Sri Lankan batsman Dilruwan Perera was today caught on camera looking at the dressing room before he asked for a review to overturn an LBW decision by onfield umpire Nigel Llong. Perera seemed to have endured a possible ‘brain fade’ moment like Australian skipper Steve Smith, who had also looked at the dressing room for hints after his dismissal during the second Test in Bangalore last March. The incident happened in the last ball of 57th over with Perera yet to open his account when he was struck on the backfoot by an indipper. The ball was clearly in-line and was given out by Llong.
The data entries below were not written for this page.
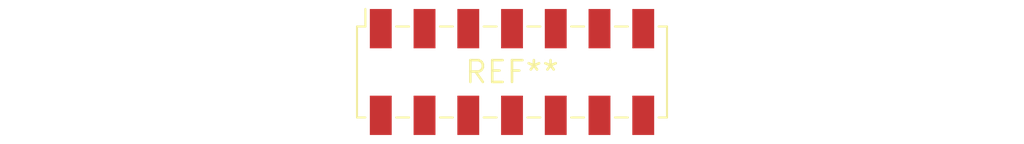
<source format=kicad_pcb>
(kicad_pcb (version 20240108) (generator pcbnew)

  (general
    (thickness 1.6)
  )

  (paper "A4")
  (layers
    (0 "F.Cu" signal)
    (31 "B.Cu" signal)
    (32 "B.Adhes" user "B.Adhesive")
    (33 "F.Adhes" user "F.Adhesive")
    (34 "B.Paste" user)
    (35 "F.Paste" user)
    (36 "B.SilkS" user "B.Silkscreen")
    (37 "F.SilkS" user "F.Silkscreen")
    (38 "B.Mask" user)
    (39 "F.Mask" user)
    (40 "Dwgs.User" user "User.Drawings")
    (41 "Cmts.User" user "User.Comments")
    (42 "Eco1.User" user "User.Eco1")
    (43 "Eco2.User" user "User.Eco2")
    (44 "Edge.Cuts" user)
    (45 "Margin" user)
    (46 "B.CrtYd" user "B.Courtyard")
    (47 "F.CrtYd" user "F.Courtyard")
    (48 "B.Fab" user)
    (49 "F.Fab" user)
    (50 "User.1" user)
    (51 "User.2" user)
    (52 "User.3" user)
    (53 "User.4" user)
    (54 "User.5" user)
    (55 "User.6" user)
    (56 "User.7" user)
    (57 "User.8" user)
    (58 "User.9" user)
  )

  (setup
    (pad_to_mask_clearance 0)
    (pcbplotparams
      (layerselection 0x00010fc_ffffffff)
      (plot_on_all_layers_selection 0x0000000_00000000)
      (disableapertmacros false)
      (usegerberextensions false)
      (usegerberattributes false)
      (usegerberadvancedattributes false)
      (creategerberjobfile false)
      (dashed_line_dash_ratio 12.000000)
      (dashed_line_gap_ratio 3.000000)
      (svgprecision 4)
      (plotframeref false)
      (viasonmask false)
      (mode 1)
      (useauxorigin false)
      (hpglpennumber 1)
      (hpglpenspeed 20)
      (hpglpendiameter 15.000000)
      (dxfpolygonmode false)
      (dxfimperialunits false)
      (dxfusepcbnewfont false)
      (psnegative false)
      (psa4output false)
      (plotreference false)
      (plotvalue false)
      (plotinvisibletext false)
      (sketchpadsonfab false)
      (subtractmaskfromsilk false)
      (outputformat 1)
      (mirror false)
      (drillshape 1)
      (scaleselection 1)
      (outputdirectory "")
    )
  )

  (net 0 "")

  (footprint "Samtec_HLE-107-02-xxx-DV-LC_2x07_P2.54mm_Horizontal" (layer "F.Cu") (at 0 0))

)

</source>
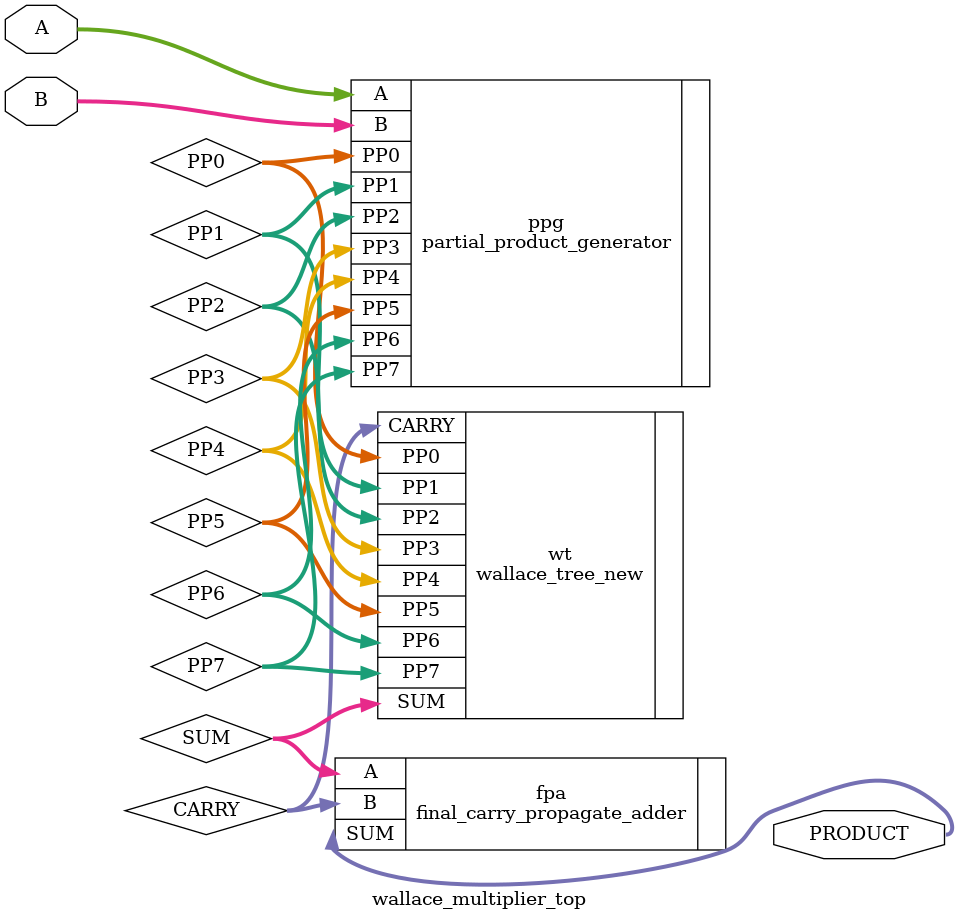
<source format=v>
`timescale 1ns / 1ps
module wallace_multiplier_top (
    input  signed [7:0] A, B,
    output signed [15:0] PRODUCT
);

    // These are Wires for partial products ( 1st step in our multiplier)
    wire signed [15:0] PP0, PP1, PP2, PP3, PP4, PP5, PP6, PP7;
    // Wires for final sum and carry from Wallace tree
    wire signed [15:0] SUM, CARRY;

    //  partial products are generated here usuing our partial product gen module 
    partial_product_generator ppg (
        .A(A), .B(B),
        .PP0(PP0), .PP1(PP1), .PP2(PP2), .PP3(PP3),
        .PP4(PP4), .PP5(PP5), .PP6(PP6), .PP7(PP7)
    );

    // partial products goes inside  Wallace Tree for reduction usuing carry save adder 
    wallace_tree_new wt (
        .PP0(PP0), .PP1(PP1), .PP2(PP2), .PP3(PP3),
        .PP4(PP4), .PP5(PP5), .PP6(PP6), .PP7(PP7),
        .SUM(SUM), .CARRY(CARRY)
    );

    // carry propogate adder is used for final product of sum and carry recieved from  wallace tree
    final_carry_propagate_adder fpa (
        .A(SUM),
        .B(CARRY),
        .SUM(PRODUCT)
    );

endmodule


</source>
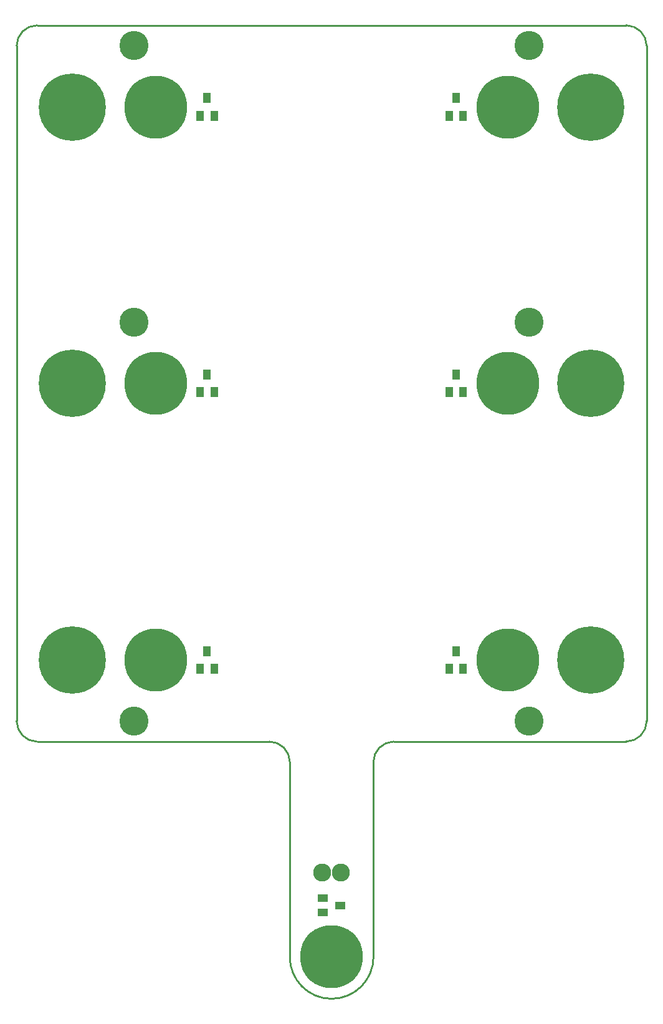
<source format=gbs>
G04 #@! TF.FileFunction,Soldermask,Bot*
%FSLAX46Y46*%
G04 Gerber Fmt 4.6, Leading zero omitted, Abs format (unit mm)*
G04 Created by KiCad (PCBNEW 0.201505120158+5650~23~ubuntu14.04.1-product) date Mon 18 May 2015 03:52:25 PM EDT*
%MOMM*%
G01*
G04 APERTURE LIST*
%ADD10C,0.100000*%
%ADD11C,0.228600*%
%ADD12R,1.101040X1.400760*%
%ADD13R,1.400760X1.101040*%
%ADD14C,9.112200*%
%ADD15C,8.528000*%
%ADD16C,3.956000*%
%ADD17C,2.438400*%
G04 APERTURE END LIST*
D10*
D11*
X87914480Y-151958040D02*
G75*
G03X99283520Y-151958040I5684520J0D01*
G01*
X99283520Y-125483620D02*
X99283520Y-151958040D01*
X87917020Y-125483620D02*
X87917020Y-151958040D01*
X102064820Y-122702320D02*
G75*
G03X99283520Y-125483620I0J-2781300D01*
G01*
X87917020Y-125483620D02*
G75*
G03X85135720Y-122702320I-2781300J0D01*
G01*
X102064820Y-122702320D02*
X133619240Y-122702320D01*
X53581300Y-122702320D02*
X85135720Y-122702320D01*
X53581300Y-25400000D02*
G75*
G03X50800000Y-28181300I0J-2781300D01*
G01*
X133619240Y-122702320D02*
G75*
G03X136400540Y-119921020I0J2781300D01*
G01*
X136400540Y-28181300D02*
X136400540Y-119921020D01*
X50800000Y-119921020D02*
G75*
G03X53581300Y-122702320I2781300J0D01*
G01*
X50800000Y-28181300D02*
X50800000Y-119921020D01*
X136400540Y-28181300D02*
G75*
G03X133619240Y-25400000I-2781300J0D01*
G01*
X53581300Y-25400000D02*
X133619240Y-25400000D01*
D12*
X77622360Y-112811880D03*
X75722440Y-112811880D03*
X76672400Y-110414120D03*
X77622360Y-75250080D03*
X75722440Y-75250080D03*
X76672400Y-72852320D03*
X77622360Y-37688480D03*
X75722440Y-37688480D03*
X76672400Y-35290720D03*
X111477960Y-112811880D03*
X109578040Y-112811880D03*
X110528000Y-110414120D03*
X111477960Y-75250080D03*
X109578040Y-75250080D03*
X110528000Y-72852320D03*
X111477960Y-37688480D03*
X109578040Y-37688480D03*
X110528000Y-35290720D03*
D13*
X92400120Y-145902960D03*
X92400120Y-144003040D03*
X94797880Y-144953000D03*
D14*
X128816000Y-111613000D03*
X128816000Y-74051200D03*
X128816000Y-36489600D03*
X58384400Y-111613000D03*
X58384400Y-74051200D03*
X58384400Y-36489600D03*
D15*
X69667100Y-36489600D03*
X117533000Y-36489600D03*
X69667100Y-74051200D03*
X117533000Y-74051200D03*
X69667100Y-111613000D03*
X117533000Y-111613000D03*
X93599000Y-151958000D03*
D16*
X120434000Y-119921000D03*
X66763900Y-119921000D03*
X120434000Y-65742800D03*
X66763900Y-65742800D03*
X120434000Y-28181300D03*
X66763900Y-28181300D03*
D17*
X94869000Y-140503000D03*
X92329000Y-140503000D03*
M02*

</source>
India’s Mohammed Shami celebrates the wicket of Sri Lanka’s Dilruwan Perera during the fourth day of the first Test between India and Sri Lanka at the Eden Gardens cricket stadium in Kolkata on November 19, 2017. Pic/AFP
Perera first looked at his partner Rangana Herath and started walking back immediately towards the pavilion. But he suddenly opted to review after turning towards the dressing room. It was, however, not clear whether any assistance came from the dressing room. The whole incident was caught on TV camera, as commentators began referring to the Steve Smith ‘cheatgate’ controversy.
The decision was eventually overturned as the impact was marginally outside the line and Perera survived but strangely there was no protest from Virat Kohli and Co. During the Bangalore Test in March, Kohli had fought over Smith’s decision and it had snowballed into a big controversy. The Indian cricketers today seemed to have overlooked the entire incident despite Perera being clearly caught in the moment looking at the dressing room.
According the ICC Standard Test Match Playing Conditions for 2016-17, the umpires may decline a review if they believe the fielding captain or batsman has received any outside input. “The captain may consult with the bowler and other fielders or the two batsmen may consult with each other prior to deciding whether to request a PlayerReview,” the Playing Conditions states. “Under no circumstances is any player permitted to query an umpire about any aspect of a decision before deciding on
whether or not to request a Player Review. “If the umpires believe that the captain or batsman has received direct or indirect input emanating other than from the players on the field, then they may at their discretion decline the request for a Player Review. “In particular, signals from the dressing room must not be given.”